Everyone on the blue line has stepped up. Actually, Dalton Prout stepped back in, from Springfield, and is playing at a level much like his impressive rookie season last year. Veterans Jack Johnson, James Wisnewski, and Nikita Nikitin (who missed a game after being injured in Chicago) have eaten big minutes in critical situations. And Nick Schultz has added needed steadiness and depth after coming over from Edmonton at the trade deadline.
Then there is David Savard. The kid who fell out of favor last season because he couldn't quite grasp, or commit, to the work it takes to stay in the NHL, is continuing one of the most compelling renaissance stories of the year. In the nine games since the Olympics, Savard has stepped up his game -- and his minutes -- in a huge way for Columbus. He has averaged well over 20 minutes a game in that time and has twice topped the 25-minute level. And he's having a blast.
"Yeah, it's fun," he smiled. "Every hockey player wants to be on the ice. I love the new challenge. I think it was a huge task, but I think everybody has stepped up their game and tried to fill the holes. I think we did a pretty good job, but we're happy to have Toots (Fedor Tyutin) back, that's for sure. He's a huge part of our team, and he's going to help us on this push."
As much as he has embraced the heavier workload lately and proved he can handle it, Savard says he really hasn't changed his game as the shifts have increased and the time on ice has mounted.
"You try and stay focused, even if you're not playing a lot of minutes," he explained. "Obviously, anything can happen in a game -- somebody gets hurt or something like that - so you always have to prepare as if you're going to play a lot of minutes and stay focused. Every game I come in and try to be focused on planning to play 25 (minutes). If I end up playing 16, I'll try to be at my best for that time."
It isn't just the increased minutes that the Quebec native has handled so well. He's also been asked to play big shifts at critical times against the opposition's best players. He admits that's been different for him, not to mention very challenging.
"Obviously, it's different if you play against top lines than a third line," Savard said. "A third line is more of a forechecking line usually, but when you get to play against the best players in the world, like Thornton, Toews, Kane, you have to be aware that they have sick hands, and they can dangle you anytime. I just try to play my game and bring a physical aspect to it."
Last season, Savard played a total of four games for Columbus. He got the message loud and clear and committed to doing what it takes in the offseason to have a chance to stick at the highest level of hockey. The re-dedication is paying huge dividends, for him and for the Blue Jackets.
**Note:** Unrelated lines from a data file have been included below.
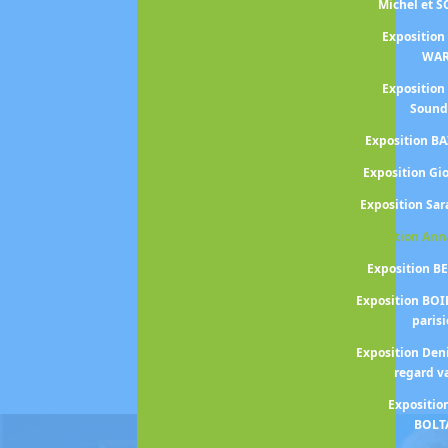
Michel et 
Exposition
WA
Exposition
Sound
Exposition BA
Exposition Gi
Exposition S
Exposition An
Exposition B
Exposition BOI
paris
Exposition Den
regard v
Expositio
BOLT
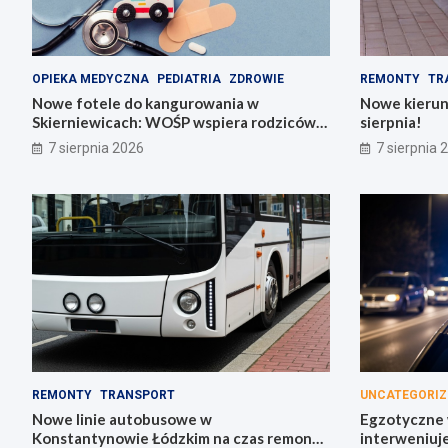
OPIEKA MEDYCZNA
PEDIATRIA
ZDROWIE
REMONTY
TR
Nowe fotele do kangurowania w
Nowe kierun
Skierniewicach: WOŚP wspiera rodziców i
sierpnia!
noworodki
7 sierpnia 2026
7 sierpnia 
REMONTY
TRANSPORT
UNCATEGORIZ
Nowe linie autobusowe w
Egzotyczne w
Konstantynowie Łódzkim na czas remontu
interweniuj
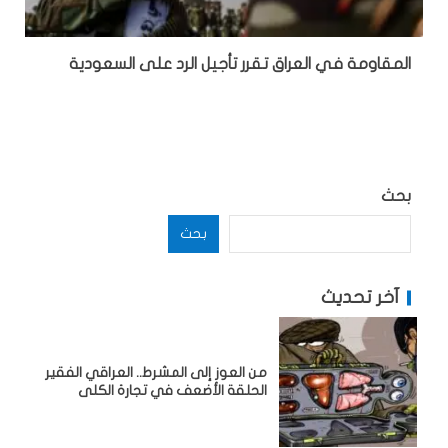
المقاومة في العراق تقرر تأجيل الرد على السعودية
بحث
بحث
آخر تحديث
من العوز إلى المشرط.. العراقي الفقير
الحلقة الأضعف في تجارة الكلى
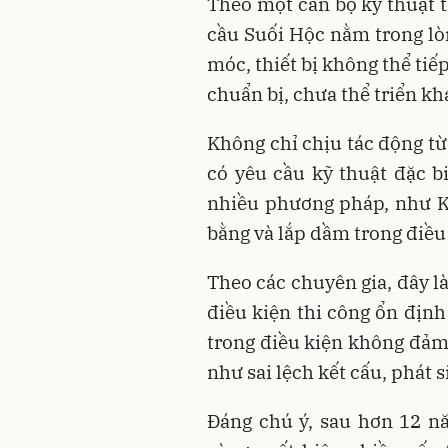
Theo một cán bộ kỹ thuật t
cầu Suối Hộc nằm trong lò
móc, thiết bị không thể ti
chuẩn bị, chưa thể triển kh
Không chỉ chịu tác động từ
có yêu cầu kỹ thuật đặc bi
nhiều phương pháp, như K
bằng và lắp dầm trong điều 
Theo các chuyên gia, đây là
điều kiện thi công ổn định
trong điều kiện không đảm
như sai lệch kết cấu, phát 
Đáng chú ý, sau hơn 12 n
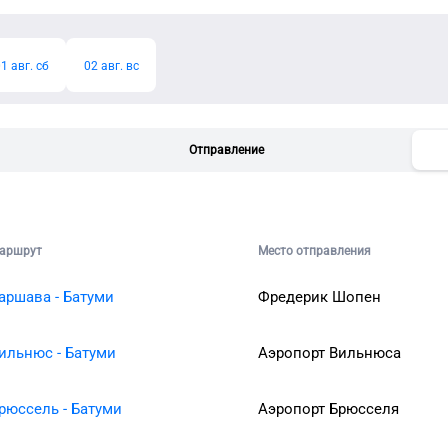
1 авг. сб
02 авг. вс
Отправление
аршрут
Место отправления
аршава - Батуми
Фредерик Шопен
ильнюс - Батуми
Аэропорт Вильнюса
рюссель - Батуми
Аэропорт Брюсселя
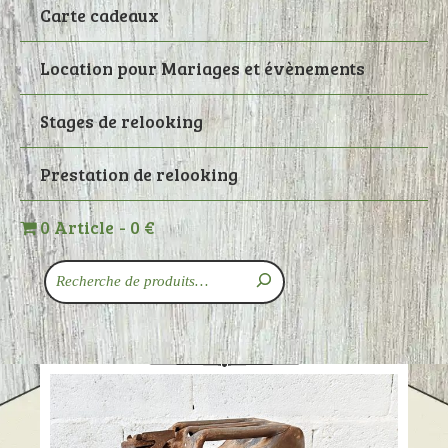
Carte cadeaux
Location pour Mariages et évènements
Stages de relooking
Prestation de relooking
0 Article
0 €
Recherche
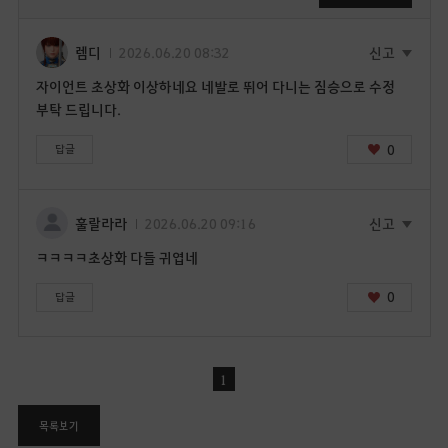
후
이
용
렘디
2026.06.20 08:32
신고
가
자이언트 초상화 이상하네요 네발로 뛰어 다니는 짐승으로 수정
능
부탁 드립니다.
합
니
0
답글
다
.
지
훌랄라라
2026.06.20 09:16
신고
금
ㅋㅋㅋㅋ초상화 다들 귀엽네
로
그
0
답글
인
페
이
지
1
로
이
목록보기
동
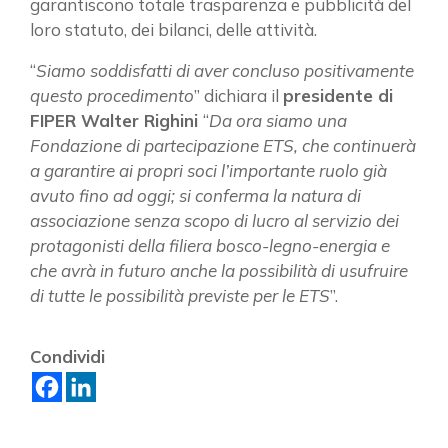
garantiscono totale trasparenza e pubblicità del
aggiornamenti?
loro statuto, dei bilanci, delle attività.
“
Siamo soddisfatti di aver concluso positivamente
ISCRIVITI ALLA NEWSLETTER
questo procedimento
” dichiara il
presidente di
FIPER Walter Righini
“
Da ora siamo una
Fondazione di partecipazione ETS, che continuerà
a garantire ai propri soci l’importante ruolo già
avuto fino ad oggi; si conferma la natura di
associazione senza scopo di lucro al servizio dei
protagonisti della filiera bosco-legno-energia e
che avrà in futuro anche la possibilità di usufruire
di tutte le possibilità previste per le ETS
”.
Condividi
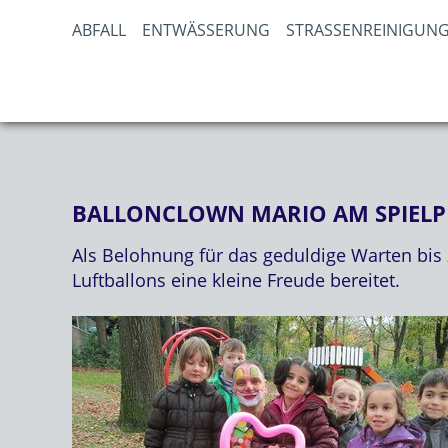
ABFALL
ENTWÄSSERUNG
STRASSENREINIGUNG
BALLONCLOWN MARIO AM SPIELP
Als Belohnung für das geduldige Warten bis 
Luftballons eine kleine Freude bereitet.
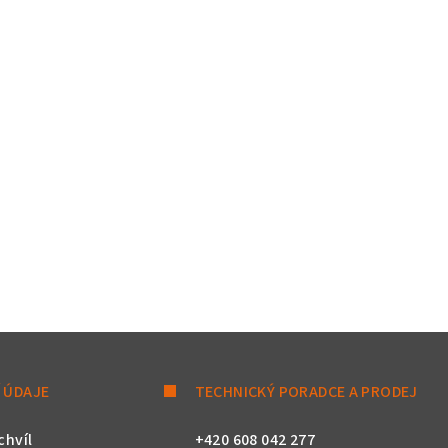
 ÚDAJE
TECHNICKÝ PORADCE A PRODEJ
chvíl
+420 608 042 277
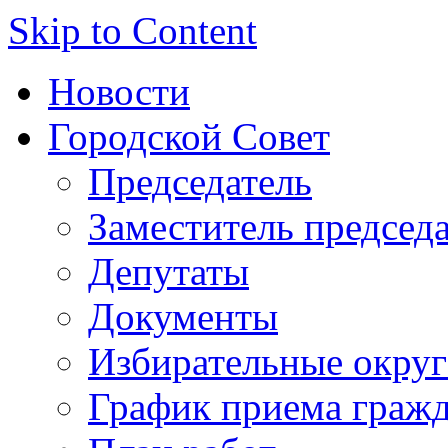
Skip to Content
Новости
Городской Совет
Председатель
Заместитель председ
Депутаты
Документы
Избирательные округ
График приема граж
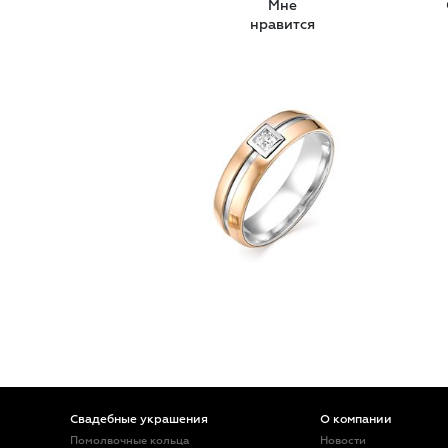
Мне
нравится
Свадебные украшения
О компании
Помолвочные кольца
Новости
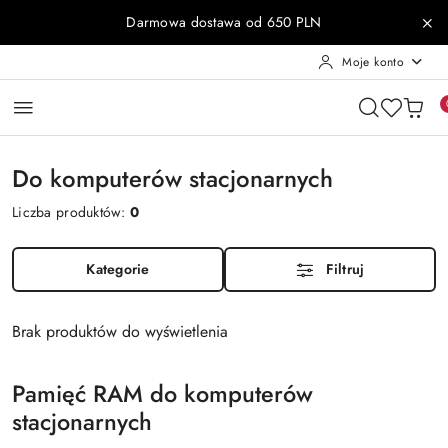
Przejdź do treści głównej
Przejdź do wyszukiwarki
Przejdź do moje konto
Przejdź do menu głównego
Przejdź do stopki
Darmowa dostawa od 650 PLN
Moje konto
Do komputerów stacjonarnych
Liczba produktów:
0
Kategorie
Filtruj
Brak produktów do wyświetlenia
Pamięć RAM do komputerów
stacjonarnych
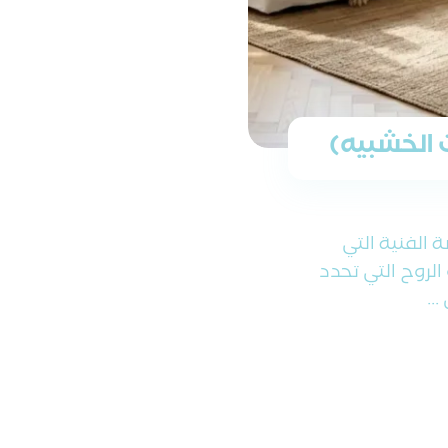
ت الخشبيه)
ة الفنية التي
الروح التي تحدد
..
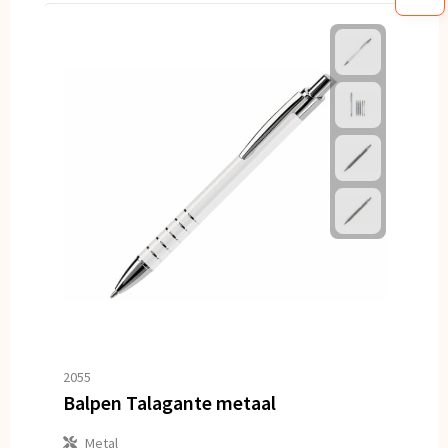
2055
Balpen Talagante metaal
Metal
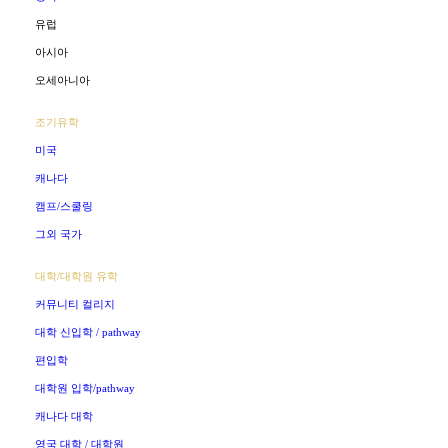
유럽
아시아
오세아니아
조기유학
미국
캐나다
캠프/스쿨링
그외 국가
대학/대학원 유학
커뮤니티 컬리지
대학 신입학 / pathway
편입학
대학원 입학/pathway
캐나다 대학
영국 대학 / 대학원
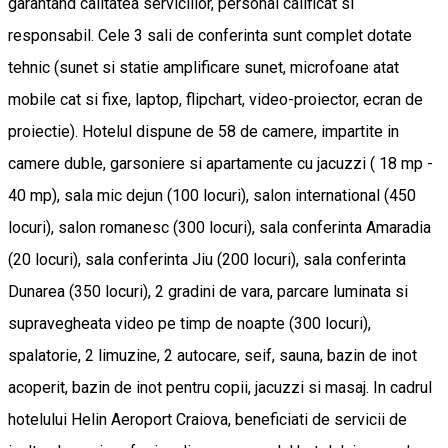
garantand calitatea serviciilor, personal calificat si
responsabil. Cele 3 sali de conferinta sunt complet dotate
tehnic (sunet si statie amplificare sunet, microfoane atat
mobile cat si fixe, laptop, flipchart, video-proiector, ecran de
proiectie). Hotelul dispune de 58 de camere, impartite in
camere duble, garsoniere si apartamente cu jacuzzi ( 18 mp -
40 mp), sala mic dejun (100 locuri), salon international (450
locuri), salon romanesc (300 locuri), sala conferinta Amaradia
(20 locuri), sala conferinta Jiu (200 locuri), sala conferinta
Dunarea (350 locuri), 2 gradini de vara, parcare luminata si
supravegheata video pe timp de noapte (300 locuri),
spalatorie, 2 limuzine, 2 autocare, seif, sauna, bazin de inot
acoperit, bazin de inot pentru copii, jacuzzi si masaj. In cadrul
hotelului Helin Aeroport Craiova, beneficiati de servicii de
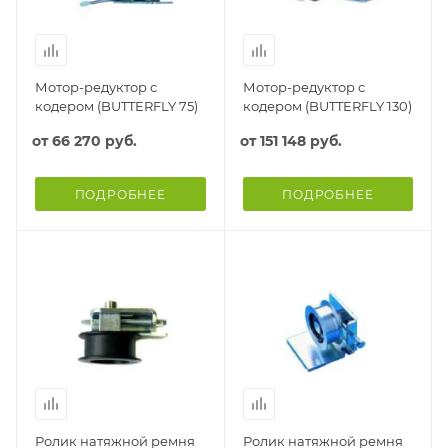
Мотор-редуктор с
Мотор-редуктор с
кодером (BUTTERFLY 75)
кодером (BUTTERFLY 130)
от
66 270 руб.
от
151 148 руб.
ПОДРОБНЕЕ
ПОДРОБНЕЕ
Ролик натяжной ремня
Ролик натяжной ремня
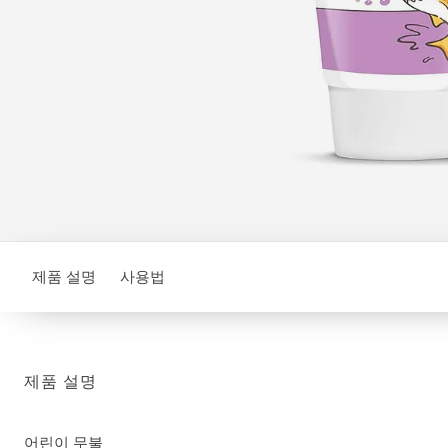
제품 설명
사용법
제품 설명
어린이 무불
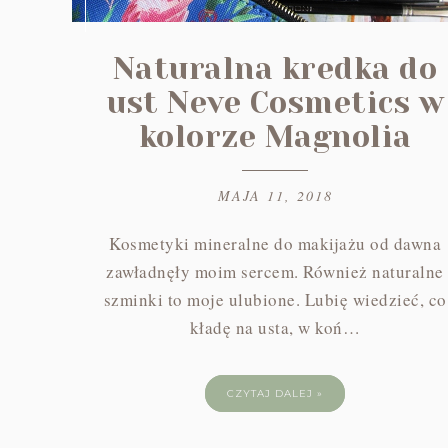
Naturalna kredka do
ust Neve Cosmetics w
kolorze Magnolia
MAJA 11, 2018
Kosmetyki mineralne do makijażu od dawna
zawładnęły moim sercem. Również naturalne
szminki to moje ulubione. Lubię wiedzieć, co
kładę na usta, w koń…
CZYTAJ DALEJ »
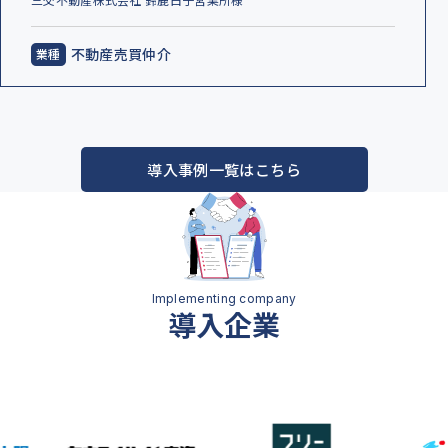
不動産売買仲介
導入事例一覧はこちら
導入企業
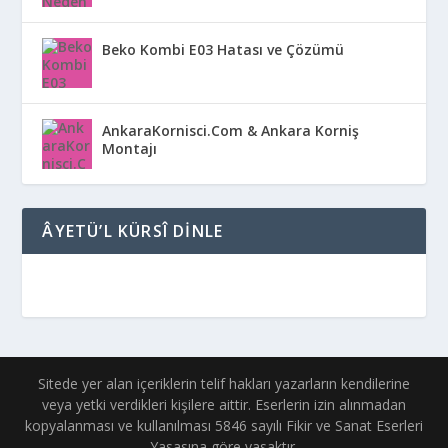
Beko Kombi E03 Hatası ve Çözümü
AnkaraKornisci.Com & Ankara Korniş
Montajı
ÂYETÜ’L KÜRSÎ DINLE
Sitede yer alan içeriklerin telif hakları yazarların kendilerine
veya yetki verdikleri kişilere aittir. Eserlerin izin alınmadan
kopyalanması ve kullanılması 5846 sayılı Fikir ve Sanat Eserleri
Yasasına göre yasaktır.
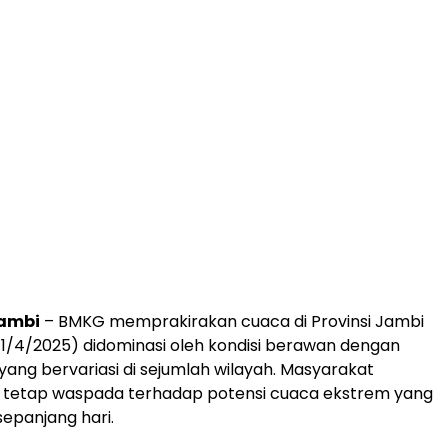
Jambi
– BMKG memprakirakan cuaca di Provinsi Jambi
1/4/2025) didominasi oleh kondisi berawan dengan
 yang bervariasi di sejumlah wilayah. Masyarakat
k tetap waspada terhadap potensi cuaca ekstrem yang
sepanjang hari.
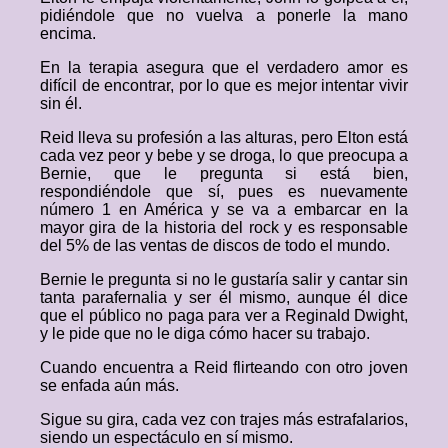
pidiéndole que no vuelva a ponerle la mano
encima.
En la terapia asegura que el verdadero amor es
difícil de encontrar, por lo que es mejor intentar vivir
sin él.
Reid lleva su profesión a las alturas, pero Elton está
cada vez peor y bebe y se droga, lo que preocupa a
Bernie, que le pregunta si está bien,
respondiéndole que sí, pues es nuevamente
número 1 en América y se va a embarcar en la
mayor gira de la historia del rock y es responsable
del 5% de las ventas de discos de todo el mundo.
Bernie le pregunta si no le gustaría salir y cantar sin
tanta parafernalia y ser él mismo, aunque él dice
que el público no paga para ver a Reginald Dwight,
y le pide que no le diga cómo hacer su trabajo.
Cuando encuentra a Reid flirteando con otro joven
se enfada aún más.
Sigue su gira, cada vez con trajes más estrafalarios,
siendo un espectáculo en sí mismo.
"It was disappointing last year," he admitted. "It had a lot to do with myself, and that's why I worked so hard this summer. I wanted to prove that I could do it. I'm pretty happy about where I am right now, and I'm trying to keep going, keep improving and hopefully becoming a huge part of this team. It would be great. Obviously, I'm a part of the team now, but I want to keep getting better and better and help this team get into the playoffs and make a run at the Stanley Cup."